My mom was a feminist, and many of her works focused around that and the difficulties that women have in society; one of Alka’s and my favorites of her pieces is “The Judges,” and you have the artist’s statement in your memorial programs.

She also hated class distinctions. Another of her favorite quotes, from the Rev. Robin Meyers speaking about the deaths of Lady Diana and Mother Theresa in September 1997, was that “In the eyes of God, there is neither royalty nor rabble.”

And she hated the tendency in society to see other animals as less important than human beings. About animal experimentation, she had a Gandhian sense of justice. Who cares if you learn something from it, she said—some things you just don’t do; it’s simply immoral to use others of God’s creatures as a means to an end. Along these lines, another piece of art that she did uses another of her favorite quotes, from the book When Elephant’s Weep: “The standards for defining the existence of emotions in animals begin with those in common use for humans. One should demand no more proof that an animal feels an emotion than would be demanded of a human — and, like humans, the animal should be permitted to speak its own emotional language, which it is up to the beholder to understand.”

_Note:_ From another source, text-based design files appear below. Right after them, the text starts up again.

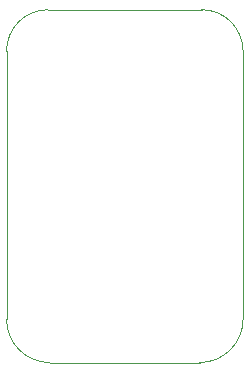
<source format=gbr>
%TF.GenerationSoftware,KiCad,Pcbnew,7.0.9*%
%TF.CreationDate,2024-01-22T18:23:32+13:00*%
%TF.ProjectId,rj45_breakout,726a3435-5f62-4726-9561-6b6f75742e6b,rev?*%
%TF.SameCoordinates,Original*%
%TF.FileFunction,Profile,NP*%
%FSLAX46Y46*%
G04 Gerber Fmt 4.6, Leading zero omitted, Abs format (unit mm)*
G04 Created by KiCad (PCBNEW 7.0.9) date 2024-01-22 18:23:32*
%MOMM*%
%LPD*%
G01*
G04 APERTURE LIST*
%TA.AperFunction,Profile*%
%ADD10C,0.100000*%
%TD*%
G04 APERTURE END LIST*
D10*
X59025126Y-30500000D02*
G75*
G03*
X55525126Y-27000000I-3499999J1D01*
G01*
X42500000Y-27000000D02*
X55525126Y-27000000D01*
X42500000Y-27000000D02*
G75*
G03*
X39000000Y-30500000I0J-3500000D01*
G01*
X42674874Y-56874874D02*
X55350252Y-56874874D01*
X59025126Y-53200000D02*
X59025126Y-30500000D01*
X55350252Y-56874900D02*
G75*
G03*
X59025126Y-53200000I-26J3674900D01*
G01*
X39000000Y-53200000D02*
X39000000Y-30500000D01*
X39000026Y-53200000D02*
G75*
G03*
X42674874Y-56874874I3674874J0D01*
G01*
M02*

</source>
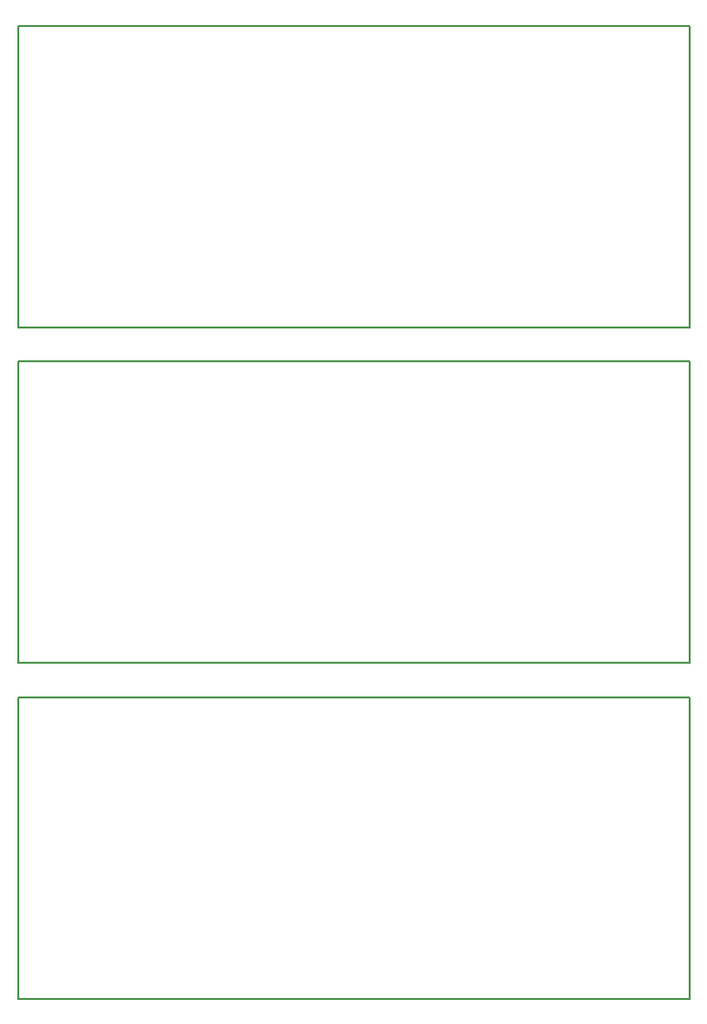
<source format=gko>
G04 Layer_Color=16711935*
%FSLAX44Y44*%
%MOMM*%
G71*
G01*
G75*
%ADD36C,0.2000*%
D36*
X70000Y0D02*
X660000D01*
Y265000D01*
X70000Y0D02*
Y265000D01*
X660000D01*
X70000Y295000D02*
X660000D01*
Y560000D01*
X70000Y295000D02*
Y560000D01*
X660000D01*
X70000Y590000D02*
X660000D01*
Y855000D01*
X70000Y590000D02*
Y855000D01*
X660000D01*
M02*

</source>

She was opposed to nationalism and war. After her neighbor was almost killed in the Murrah building, she wrote in describing another piece of her art, “One month before Mother’s Day, 1995, the Oklahoma City bombing shook my house, killed and maimed hundreds, removed the face of my next-door neighbor, and destroyed the innocence of her two young sons. Imagine the impact if more than just a few blocks of just one city were involved! And if we can imagine this, how can we condone war?”

I’m thankful that my parents gave to me their sense of justice for all, but today, I guess the thing I’m most thankful for is how lucky I am to have been able to say Goodbye to my mom over her final eight months, to have been their with her in her final weeks, to have been able to thank her for having been so perfect for my entire 36 years. I give thanks for my mom. I give thanks for all of you, her friends and loved ones. And I give thanks for her optimistic spirit and the fact that not only was her life meaningful, but she knew that it was meaningful. Mom, I’ll miss you.